→ **Texto em estudo**:
Todavia, quando nos debruçamos sobre a situação socioambiental do Brasil e do Planeta, na Etapa do método da Igreja – VER – constatamos que poucos avanços têm sido feitos e a degradação dos biomas, dos ecossistemas continuam a todo vapor, tanto no Brasil quanto no resto do mundo, razão pela qual a Igreja enquanto um todo no país não pode se OMITIR diante dos desafios.
Pecado ecológico
Sempre é bom lembrar que para a Igreja Católica omissão é pecado, e no caso da omissão diante da destruição das obras da criação e do agravamento da crise socioambiental é um pecado ecológico, o que para a sociedade civil é crime ambiental.
Assim, cremos que uma das formas ou a melhor forma da Igreja se posicionar de maneira efetiva, permanente, com ações sociotransformadoras e mobilização profética, buscando tanto a conversão ecológica – individual e comunitária, bem como a mudança de paradigmas de uma economia da morte por outros e novos paradigmas que possibilitem o florescimento da economia da vida, como nos exortava o Papa Francisco ao falar e propor a "Economia de Francisco e Clara", como um novo modelo de economia, isto tudo poderia ser realizado através das ações e atividades da Pastoral da Ecologia Integral, devidamente apoiada e articulada nacionalmente pela CNBB; o que atualmente ainda, inexplicavelmente, não existe.

→ **Tarefa a**: Extraia do texto sobre o pecado ecológico o trecho que vai de "Todavia, quando nos" até "diante dos desafios.", incluindo essas palavras, e copie sem mudar nada.

→ **Dados fornecidos**:
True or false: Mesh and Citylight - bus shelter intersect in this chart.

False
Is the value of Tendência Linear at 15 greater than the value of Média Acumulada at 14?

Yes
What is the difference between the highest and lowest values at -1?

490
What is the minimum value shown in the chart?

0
...
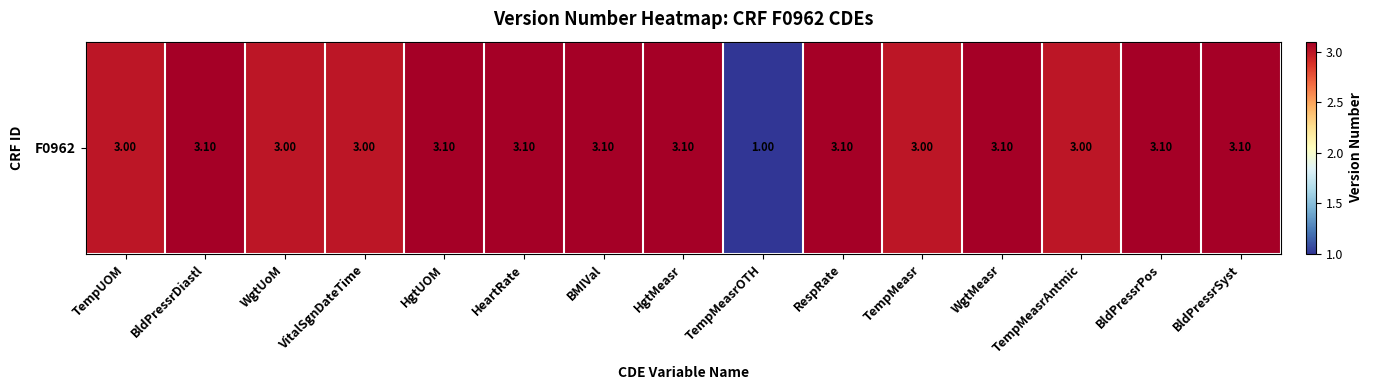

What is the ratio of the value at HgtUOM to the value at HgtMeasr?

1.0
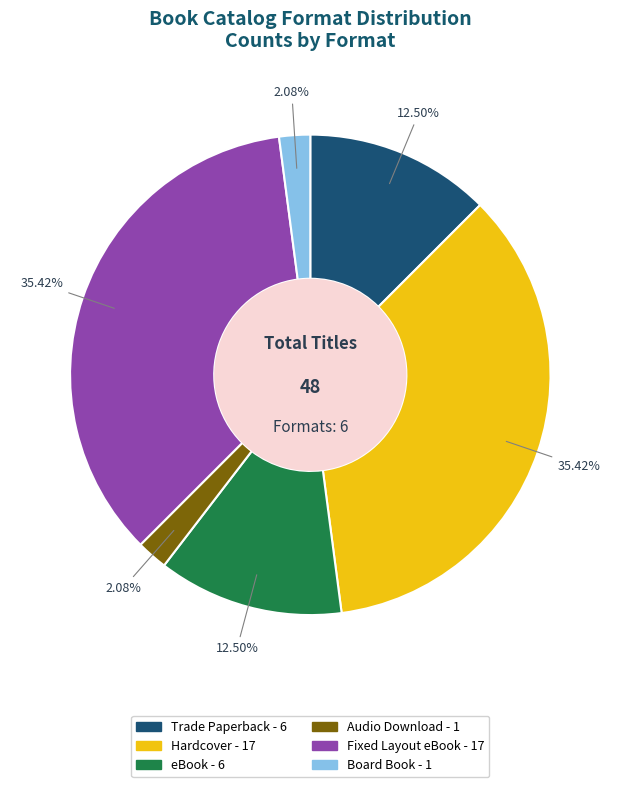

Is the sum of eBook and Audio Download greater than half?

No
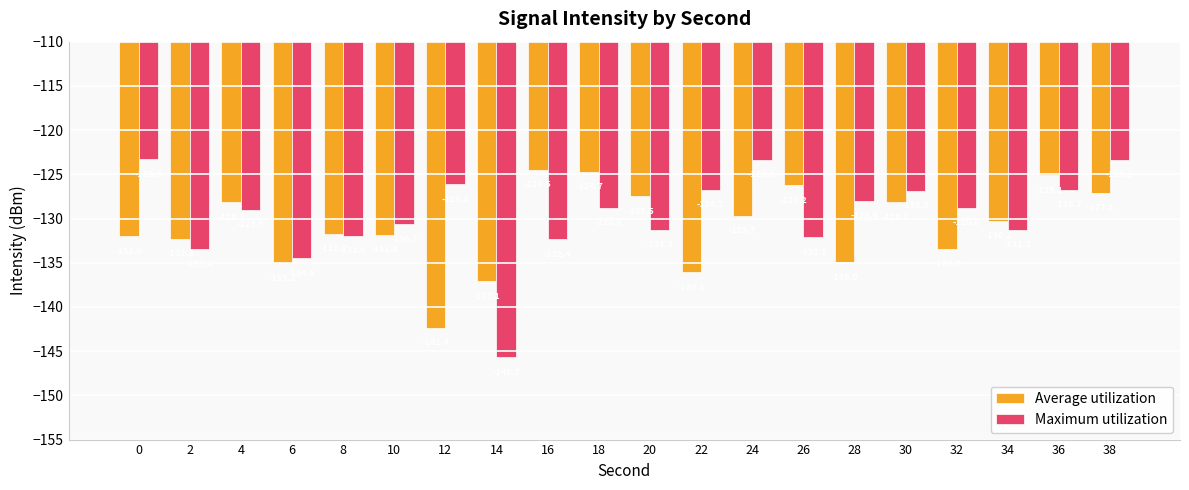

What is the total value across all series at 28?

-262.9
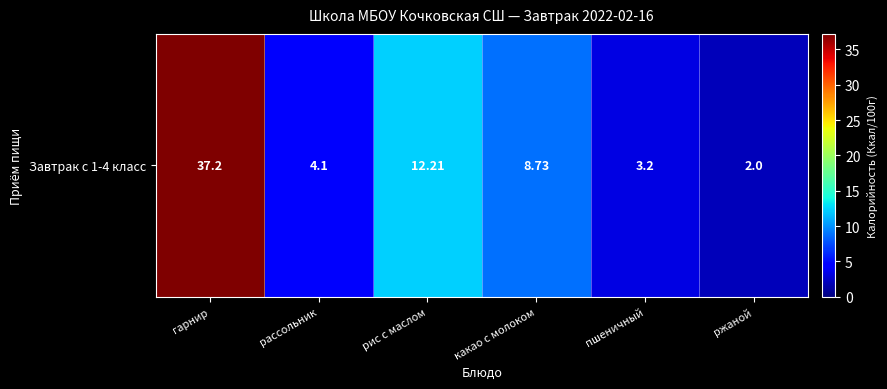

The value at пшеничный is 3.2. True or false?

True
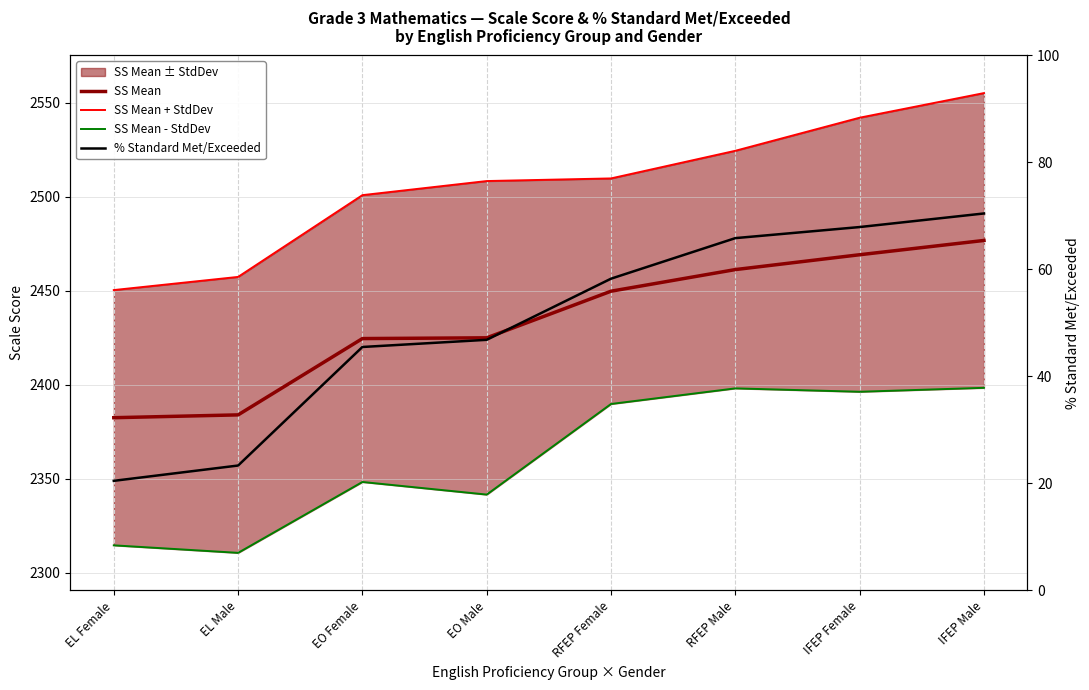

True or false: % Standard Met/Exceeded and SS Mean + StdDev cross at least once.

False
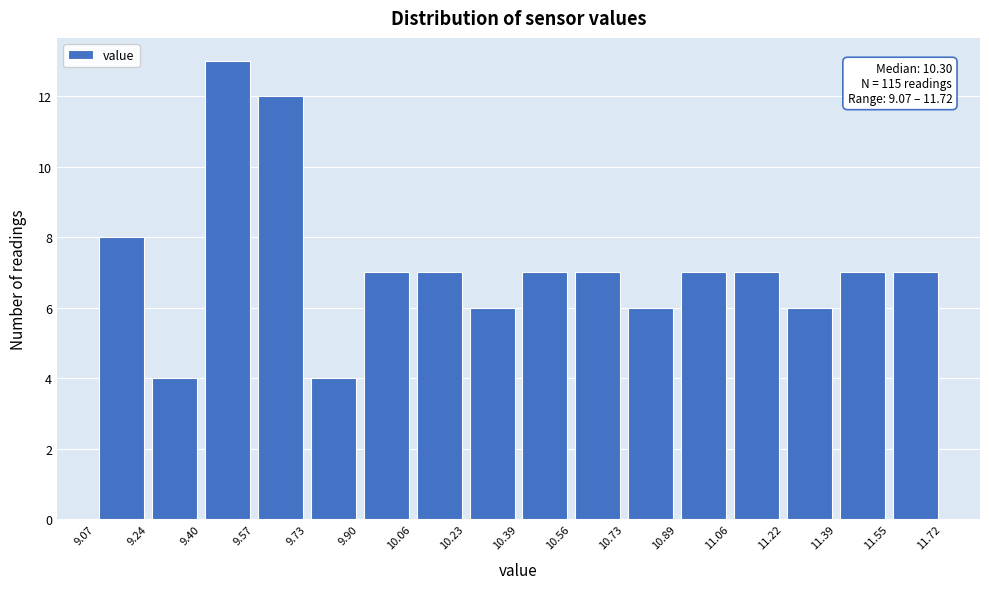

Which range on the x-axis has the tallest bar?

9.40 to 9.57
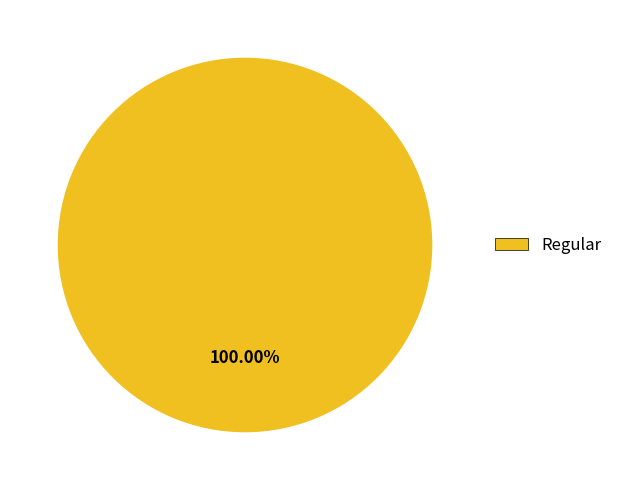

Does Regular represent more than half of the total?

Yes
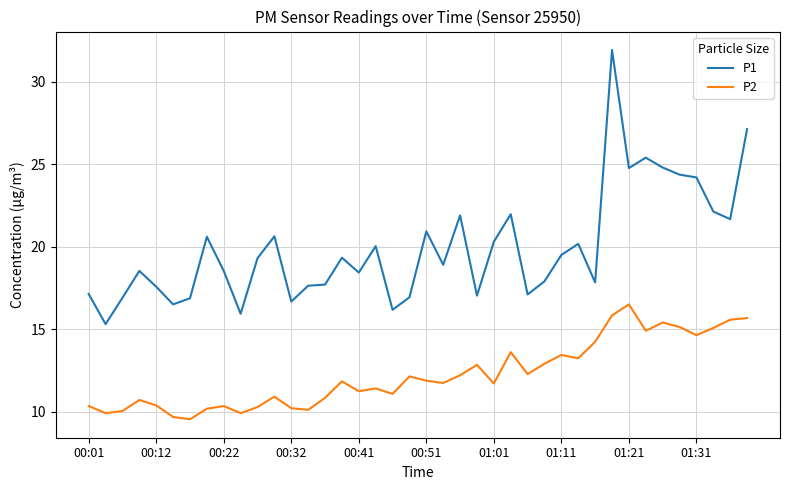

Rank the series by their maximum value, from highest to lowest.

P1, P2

→ **Tarefa b**: Separe todas as linhas dos registros em que aparece a palavra "greater" e copie cada uma delas.

→ **Resposta a**:
Todavia, quando nos debruçamos sobre a situação socioambiental do Brasil e do Planeta, na Etapa do método da Igreja – VER – constatamos que poucos avanços têm sido feitos e a degradação dos biomas, dos ecossistemas continuam a todo vapor, tanto no Brasil quanto no resto do mundo, razão pela qual a Igreja enquanto um todo no país não pode se OMITIR diante dos desafios.

→ **Resposta b**:
Is the value of Tendência Linear at 15 greater than the value of Média Acumulada at 14?
Is the sum of eBook and Audio Download greater than half?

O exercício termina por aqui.